> **Records supplied**:
□ □ □
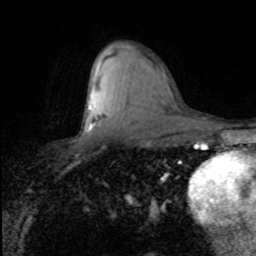
Breast MRI (dynamic contrast-enhanced), one axial slice. Position 50 of 80 along the scan axis. Cropped to one breast. Dynamic contrast-enhanced series, time point 2 of 8 at this slice position (early post-contrast). 1.5 T. TE 4.2 ms, TR 7.1 ms. 2 mm slice thickness. 256 × 256 image matrix, field of view 150 × 150 mm. Female patient.
Outlined on this slice (semi-automatically segmented with operator editing):
- enhancing-tissue mask used for the functional tumour volume (all voxels passing the contrast-enhancement thresholds inside the analysis volume; usually the tumour): bounding box [x1, y1, x2, y2] px = [88, 122, 92, 127]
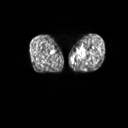
FDG PET of an extremity soft-tissue mass (from a PET/CT study), one axial slice; slice 8 of 267 in the series (ordered by position); 3.27 mm slice thickness; 128 × 128 image matrix, field of view 600 × 600 mm. Male patient, age 59 years. Case-level facts recorded for this patient, not image findings: histological type: pleiomorphic liposarcoma; grade: high; site of the primary tumour: left thigh.
Outlined on this slice (expert contour drawn on MRI and transferred to this co-registered scan by the dataset authors):
- gross tumour volume including surrounding oedema: bounding box [x1, y1, x2, y2] px = [79, 52, 87, 59]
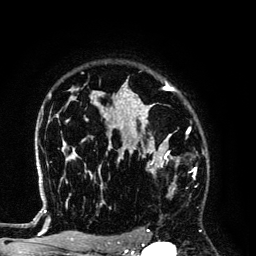
Breast MRI (dynamic contrast-enhanced), one axial slice. Slice 98 of 134 in the series (ordered by position). Cropped to one breast. Dynamic contrast-enhanced series, time point 2 of 6 at this slice position (early post-contrast). 3 T. TE 4.2 ms, TR 7.9 ms. 1.2 mm slice thickness. 256 × 256 image matrix, field of view 170 × 170 mm. Female patient.
Annotated regions visible in this slice (semi-automatic segmentation, software-assisted and operator-edited):
- enhancing-tissue mask used for the functional tumour volume (all voxels passing the contrast-enhancement thresholds inside the analysis volume; usually the tumour): bounding box (x1, y1, x2, y2) in pixels: (129, 145, 180, 192)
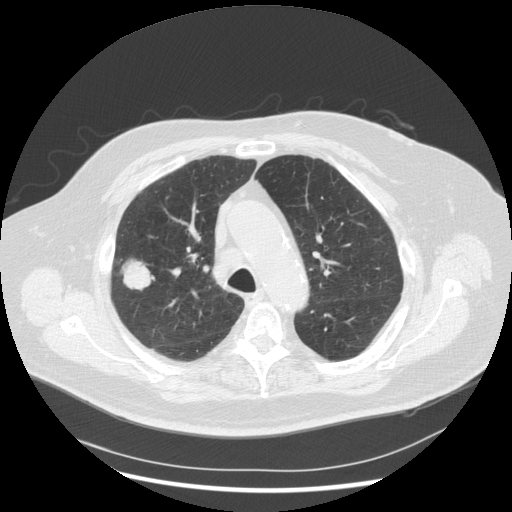
Chest CT (low-dose screening protocol), one axial image. Third screening round (two years after baseline). Lung window (W 1500 / L -600 HU). 2.5 mm slice thickness. 512 × 512 image matrix, field of view 400 × 400 mm. Male participant, aged 72 years at enrolment. Former smoker at enrolment.
Expert-annotated lung lesion, bounding box <108,251,162,300> (left, top, right, bottom; pixels). Screening reader's record for this exam (one nodule recorded; not confirmed to be the boxed lesion): non-calcified nodule or mass ≥4 mm, right upper lobe, 31 × 31 mm, poorly defined margins, soft tissue attenuation, pre-existing on the prior screen: no. Official screen result: positive, other.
□ □ □
Reproduce exactly the stretch of the material above that starts at the line with "Outlined on this slice (expert" and ends at the line with "- gross tumour", both included, and nothing else.

> **Written solution**:
Outlined on this slice (expert contour drawn on MRI and transferred to this co-registered scan by the dataset authors):
- gross tumour volume including surrounding oedema: bounding box [x1, y1, x2, y2] px = [79, 52, 87, 59]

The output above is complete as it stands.